Translate this sentence from the excerpt on the fight against Daesh below into Spanish: "Graham also understands that Egypt and Jordan are the two Sunni armies most likely to join the fight."

Top of Excerpt

But Graham understands some basic pieces of the puzzle: Syria’s President, Bashar Assad, can’t go, for the moment. The immediate enemy is Daesh. “ISIS is Germany and Assad Japan,” he says, using a World War II reference. Graham also understands that Egypt and Jordan are the two Sunni armies most likely to join the fight. The problem, as always, is what do we do after the Daesh safe havens are captured? Graham uses the rhetoric of the last Iraq war, “After we clear, we hold and build.” For how long? The very words strike fear among those of us who remember what happened last time around. But at least Graham is trying to think this through. Other Republicans, like Ted Cruz, are using the crisis to make a cheesy political appeal to evangelicals: Only Christian refugees should be accepted from Syria.

As for the Democrats, one wonders how Sanders and the civil liberties left now feel about drone strikes and the aggressive collection of terrorism–related data.

Bottom of Excerpt
Top of Source data

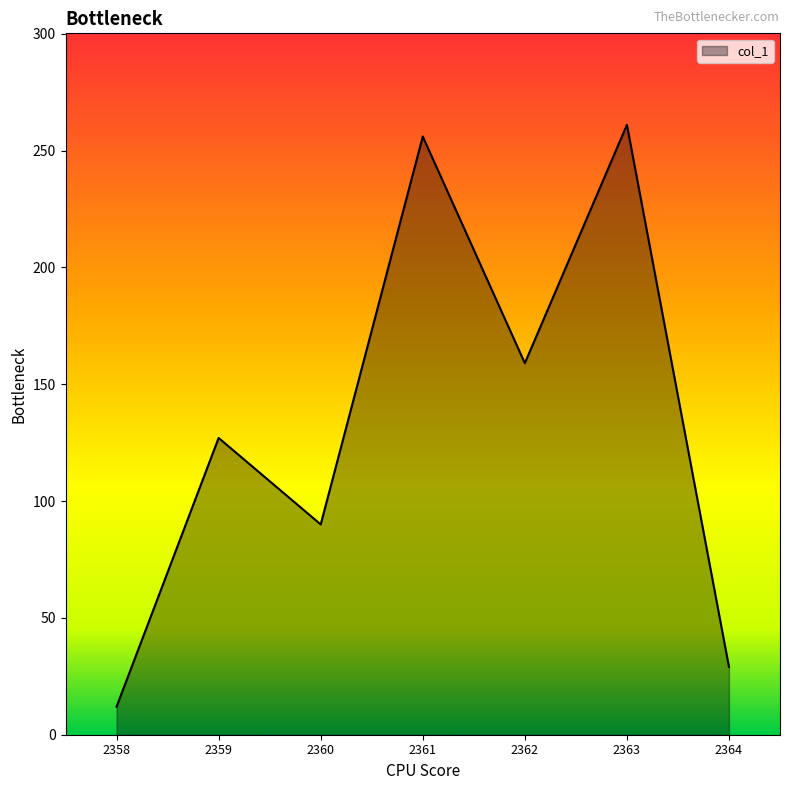

Where is the data nearest to the value 136?

2359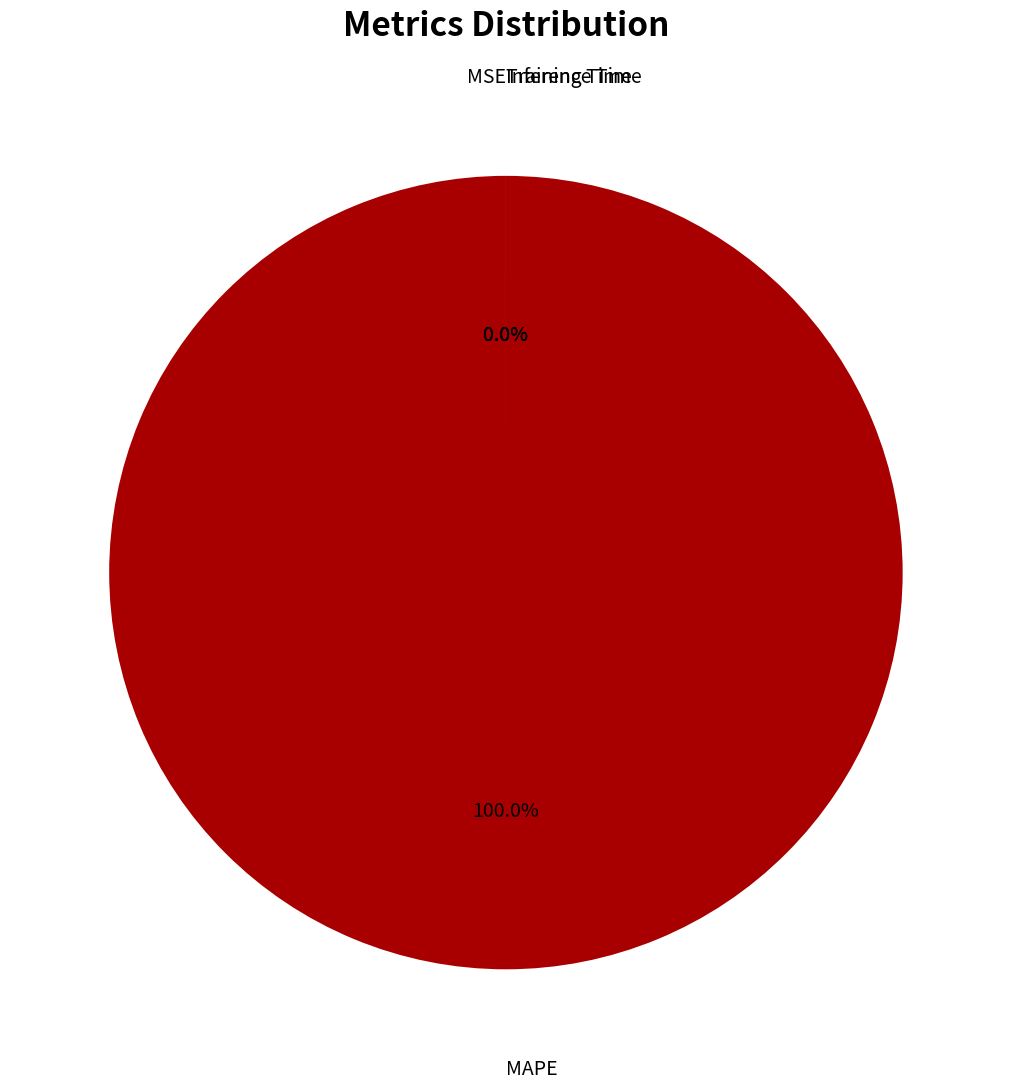

Which slice is the smallest?

Inference Time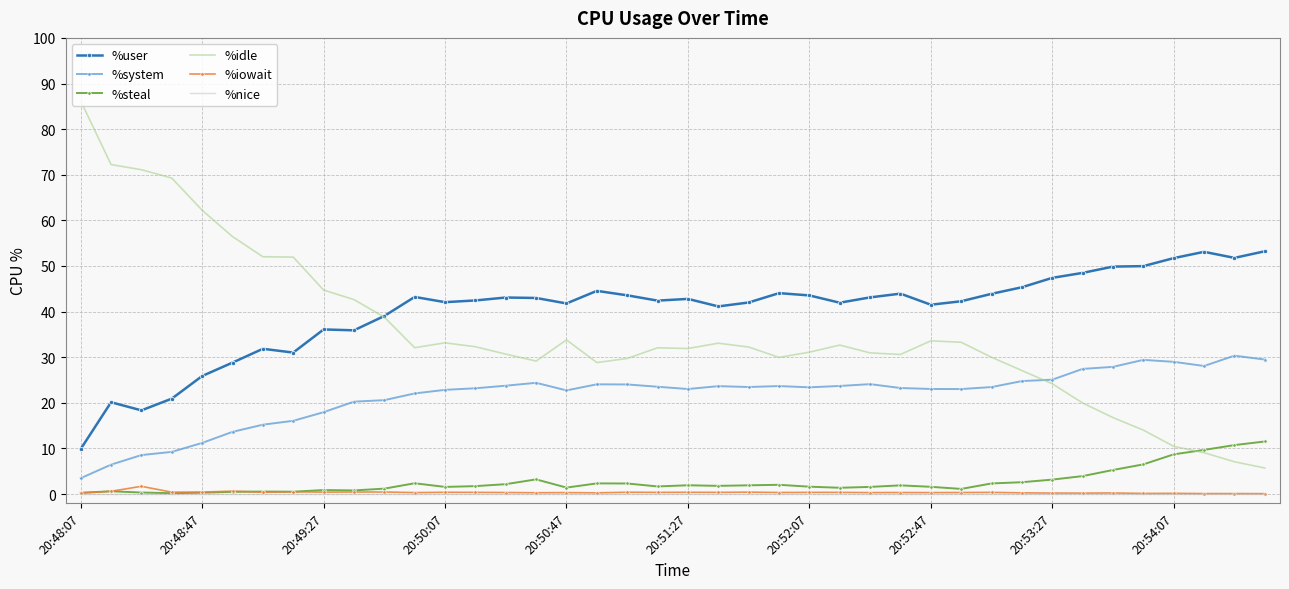

Which series has the largest total across all categories?

%user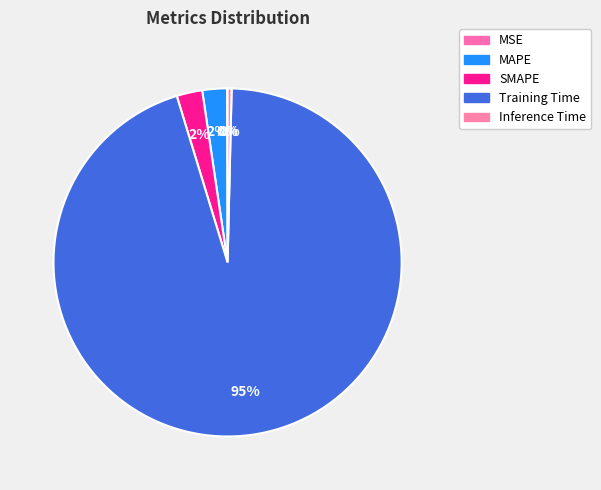

Between SMAPE and MSE, which is larger?

SMAPE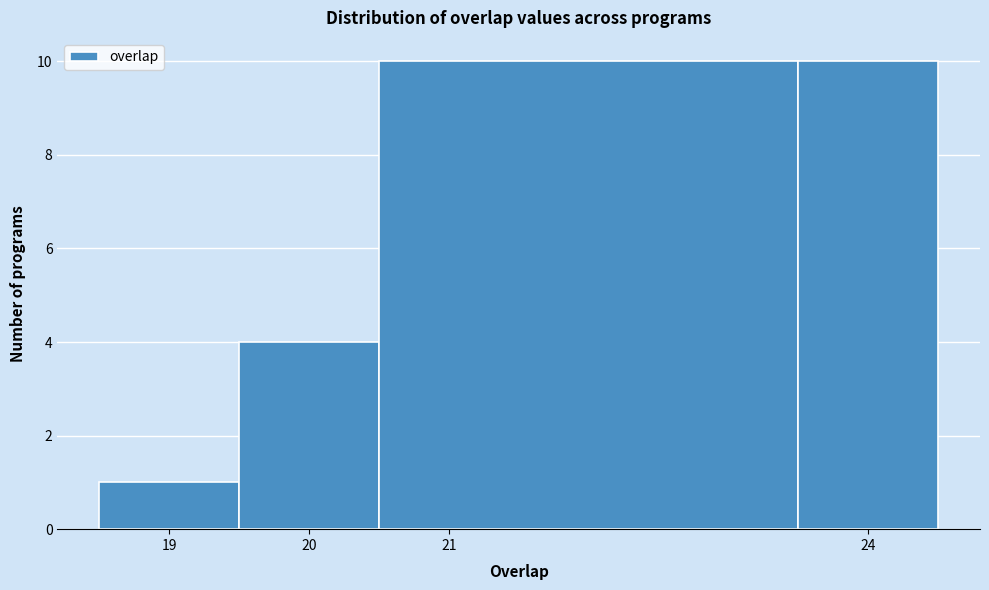

Reading left to right, transcribe this chart: for each bar, give the range it covers on the x-axis and its height. The values are not printed on the chart, so give them approximately, as read against the axis.

18.5 to 19.5: 1
19.5 to 20.5: 4
20.5 to 23.5: 10
23.5 to 24.5: 10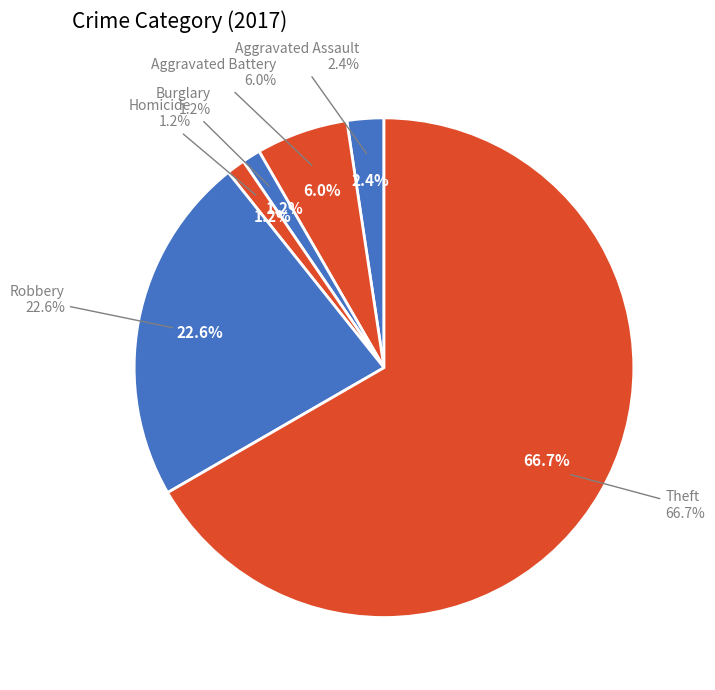

How many segments does this pie chart have?

6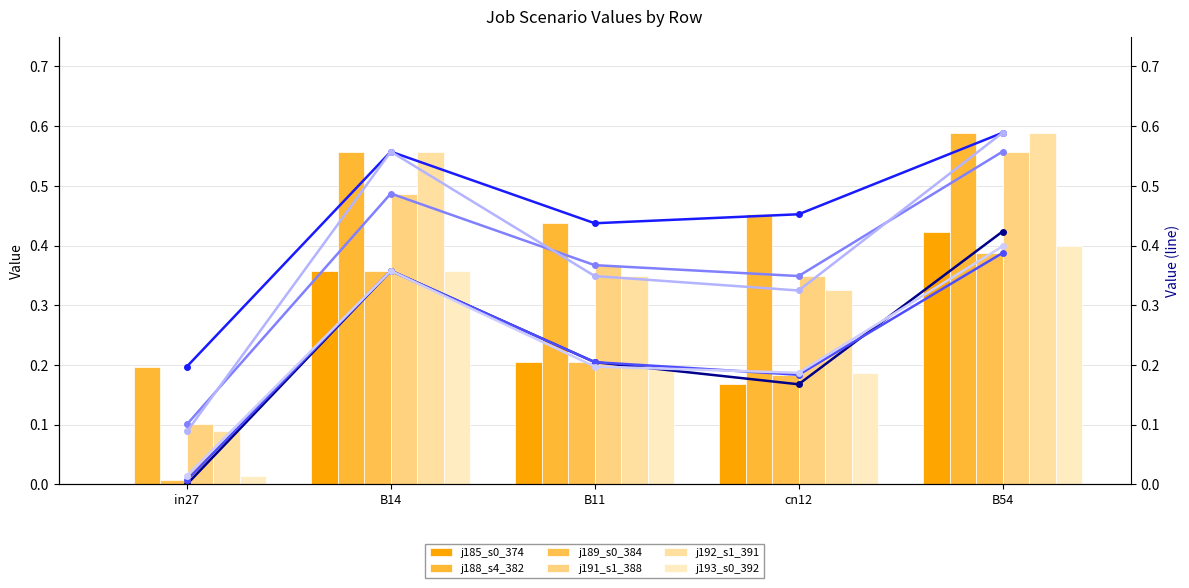

Reading left to right, list all the values displayed in this chart.

job185_scenario0_374: 0.0	0.4	0.2	0.2	0.4
job188_scenario4_382: 0.2	0.6	0.4	0.5	0.6
job189_scenario0_384: 0.0	0.4	0.2	0.2	0.4
job191_scenario1_388: 0.1	0.5	0.4	0.3	0.6
job192_scenario1_391: 0.1	0.6	0.3	0.3	0.6
job193_scenario0_392: 0.0	0.4	0.2	0.2	0.4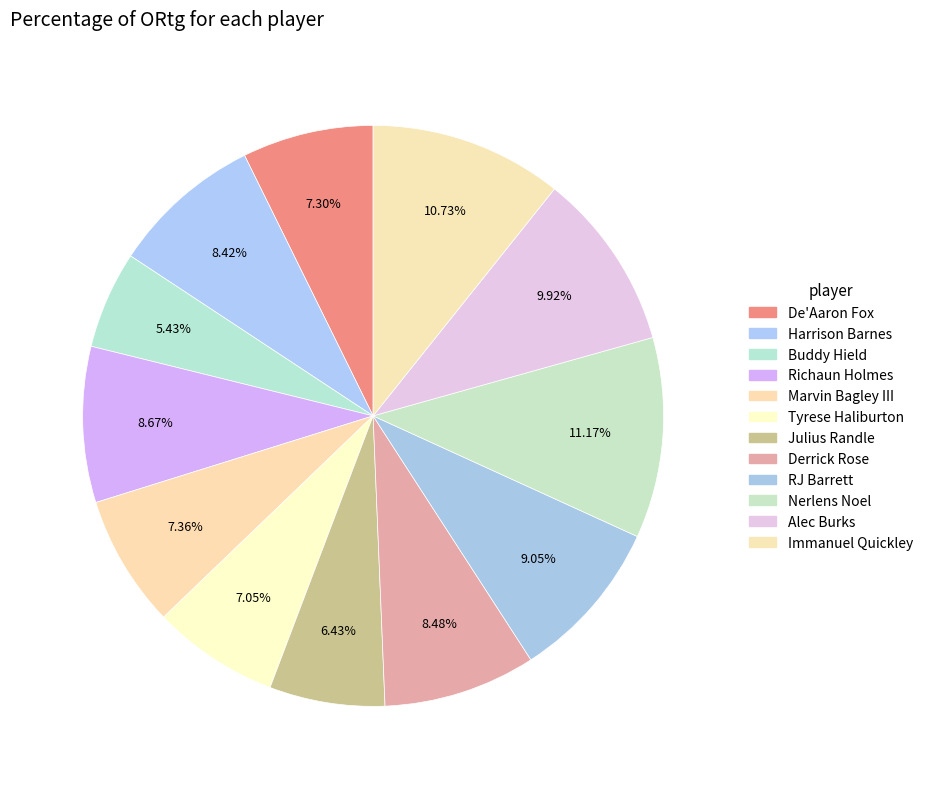

How many segments does this pie chart have?

12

Bottom of Source data

*Expected answer:* Graham también entiende que Egipto y Jordania son los dos ejércitos suníes con más probabilidades de sumarse a la lucha.